Halley has a slammin post about Web 2.0, where she quotes her dad, a former Ad Guy, who always said he wished he had a hypewriter -- a version of a typewriter with only the keys needed to spout hyperbole like NEW! IMPROVED! etc. -- to make his job easier. Of course you know me, Web 2.0er that I am, I ran off to check the domain hypewriter.com, knowing it would be gone but just in case. What a fascinating image to have greeted me there. Funny isn't it. And perfect.
Halley (like a lot of folks) is down on using the term Web 2.0, seeing it as a repackage of dot-com mania, echoes of her Dad's keen sense that all that glitters is not gold.
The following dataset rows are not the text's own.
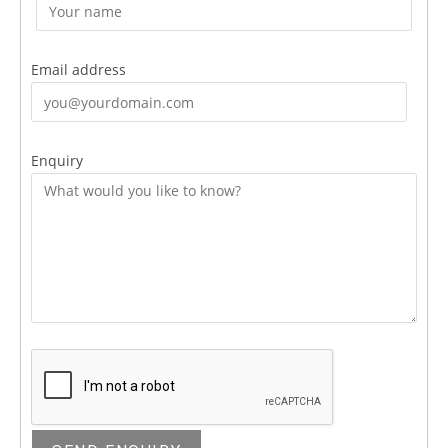
Email address
Enquiry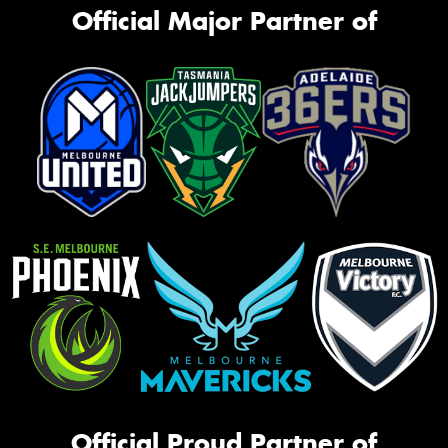
Official Major Partner of
Official Proud Partner of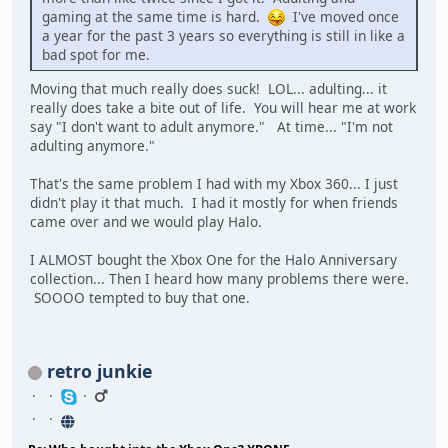
gaming at the same time is hard.
I've moved once
a year for the past 3 years so everything is still in like a
bad spot for me.
Moving that much really does suck! LOL... adulting... it
really does take a bite out of life. You will hear me at work
say "I don't want to adult anymore." At time... "I'm not
adulting anymore."
That's the same problem I had with my Xbox 360... I just
didn't play it that much. I had it mostly for when friends
came over and we would play Halo.
I ALMOST bought the Xbox One for the Halo Anniversary
collection... Then I heard how many problems there were.
SOOOO tempted to buy that one.
retro junkie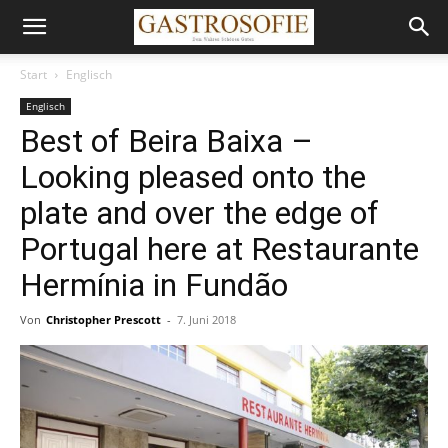
Start
Englisch
Englisch
Best of Beira Baixa –
Looking pleased onto the
plate and over the edge of
Portugal here at Restaurante
Hermínia in Fundão
Von
Christopher Prescott
-
7. Juni 2018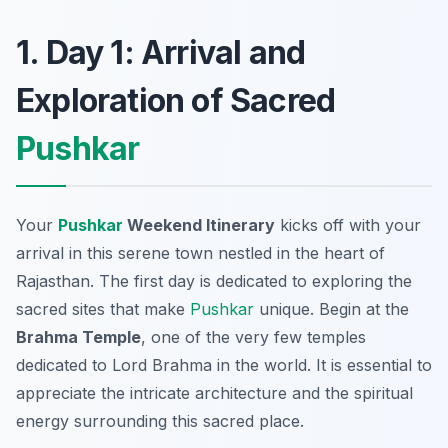
1. Day 1: Arrival and
Exploration of Sacred
Pushkar
Your
Pushkar
Weekend Itinerary
kicks off with your
arrival in this serene town nestled in the heart of
Rajasthan. The first day is dedicated to exploring the
sacred sites
that make
Pushkar
unique. Begin at the
Brahma Temple
, one of the very few temples
dedicated to Lord Brahma in the world. It is essential to
appreciate the intricate architecture and the spiritual
energy surrounding this sacred place.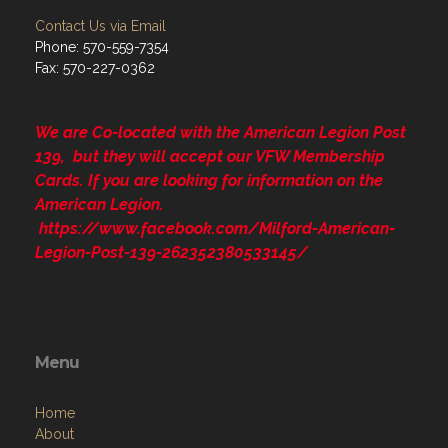
Contact Us via Email
Phone: 570-559-7354
Fax: 570-227-0362
We are Co-located with the American Legion Post
139, but they will accept our VFW Membership
Cards. If you are looking for information on the
American Legion.
https://www.facebook.com/Milford-American-
Legion-Post-139-262352380533145/
Menu
Home
About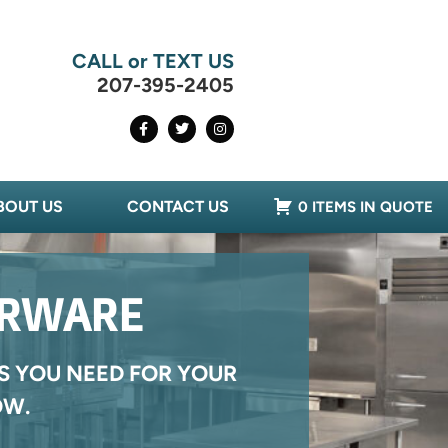
CALL or TEXT US
207-395-2405
BOUT US
CONTACT US
0 ITEMS IN QUOTE
ERWARE
S YOU NEED FOR YOUR
OW.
During the first Web, which we fancied as the wave of "e-commerce" (and we still used the hyphen), I was part of a swanky global PR agency and had the privilege to help launch, hype, spin, then watch the demise of, some very good companies with amazing technology and some very smart people involved. And yah, there were a few really bad ones too.
What I wondered after the bust, when it became trendy to dis the whole Internet boom as nothing but hot air, was: who would end up with all the technology lying in the dumpsters AND in the heads of unemployed wizkids. Where would all of those innovations go? Would everyone end up either part of IBM or one of the big consultancies like Arthur Andersen? (Remember, this was before THAT shit hit the fan). Because many of the unscathed ran UP the food chain.
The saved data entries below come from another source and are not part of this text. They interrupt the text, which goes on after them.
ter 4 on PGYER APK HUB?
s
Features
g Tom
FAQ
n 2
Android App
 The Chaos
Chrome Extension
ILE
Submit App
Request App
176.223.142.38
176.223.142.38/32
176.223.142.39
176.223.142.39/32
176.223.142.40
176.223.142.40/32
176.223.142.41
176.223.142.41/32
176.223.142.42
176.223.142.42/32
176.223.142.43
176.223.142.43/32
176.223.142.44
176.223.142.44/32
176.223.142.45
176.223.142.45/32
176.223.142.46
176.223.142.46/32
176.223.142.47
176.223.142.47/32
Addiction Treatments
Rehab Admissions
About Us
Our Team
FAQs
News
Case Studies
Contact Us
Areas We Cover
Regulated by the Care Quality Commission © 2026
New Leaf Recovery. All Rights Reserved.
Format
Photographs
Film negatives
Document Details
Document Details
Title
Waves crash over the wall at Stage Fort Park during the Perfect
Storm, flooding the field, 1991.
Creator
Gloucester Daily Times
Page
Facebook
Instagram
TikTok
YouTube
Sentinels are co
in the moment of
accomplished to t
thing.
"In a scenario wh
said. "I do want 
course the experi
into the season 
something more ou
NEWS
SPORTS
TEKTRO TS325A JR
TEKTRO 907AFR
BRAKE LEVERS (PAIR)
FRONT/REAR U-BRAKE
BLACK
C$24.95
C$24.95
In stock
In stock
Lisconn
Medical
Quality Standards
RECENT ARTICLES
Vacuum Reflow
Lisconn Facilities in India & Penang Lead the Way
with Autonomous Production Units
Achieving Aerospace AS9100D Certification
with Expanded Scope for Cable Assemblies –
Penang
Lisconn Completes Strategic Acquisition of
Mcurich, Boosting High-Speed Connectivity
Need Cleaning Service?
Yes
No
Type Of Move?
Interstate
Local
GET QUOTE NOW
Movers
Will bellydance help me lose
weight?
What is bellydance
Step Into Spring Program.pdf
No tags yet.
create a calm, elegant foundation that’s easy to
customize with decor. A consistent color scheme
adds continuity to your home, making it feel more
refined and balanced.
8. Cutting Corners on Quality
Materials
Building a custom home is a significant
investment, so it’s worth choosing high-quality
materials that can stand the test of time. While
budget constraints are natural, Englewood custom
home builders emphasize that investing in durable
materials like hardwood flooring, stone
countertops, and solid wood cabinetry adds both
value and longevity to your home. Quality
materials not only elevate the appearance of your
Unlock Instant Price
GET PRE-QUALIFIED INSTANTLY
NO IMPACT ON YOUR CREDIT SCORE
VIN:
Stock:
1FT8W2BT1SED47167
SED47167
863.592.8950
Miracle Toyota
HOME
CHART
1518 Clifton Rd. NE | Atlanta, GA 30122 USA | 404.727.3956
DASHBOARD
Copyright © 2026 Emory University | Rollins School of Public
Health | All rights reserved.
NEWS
And many of the scathed got kicked down the foodchain. And they're here. Now. With what they learned before (older. smarter from a business model perspective). With the lessons of their hypewriters behind them. A lot more tired. Greeted by a whole NEW crop of twenty-somethings who either weren't part of the business landscape the last time around, OR were just out of college when things went haywire. SO you've got older folks who know the business model matters; you've got older-still folks on the tech and business side whose experience literally spans life before the net, life during the amazing 99-01 timeframe, AND who are still here, who (tee hee) never left.
Right. So. That's what makes Web 2.0 different. Yes it's the technology. And I've read all the specs on what "IT" has to include to be Web 2.0 (AJAX: it's not just for bathtubs anymore). But the tech side alone isn't what makes these times, right now, right here, whatever you want to call them, special. It is the collective experience, okay wisdom, of Internet pioneers who have been through one full cycle of innovation MEETING UP with the new pioneers who have the kind of passion and faith in the net and web-based technology that I haven't seen in seven years, AND the best and worst practices of successful and failed business models to navigate through in bringing their new products and services to market.
It's not just hype. It's a 'something.' And it's not "e-commerce" like it was the first time: A CHANNEL from businesses to "consumers." It's just not like that this time.
Right. So. More --> If anything kills this wave of innovation, it's what Halley touched on, i.e., where the money's coming from, what strings are attached, where the foodchain leads, and who else is wielding the term Web 2.0 in boardrooms where no one really understands or cares what "it" is. Of course, then you have the global economy, okay, could we be in a more unstable time? And yet LOOK at what is happening here. It's like the net is the only solid ground left.
I say get out of the way, let it happen, it's going to happen, and whether it's boom and bust, or something more steady or grid-like, we are ALL the better for the quality and speed of innovation that is driving whatever this Web 2.0 thing is.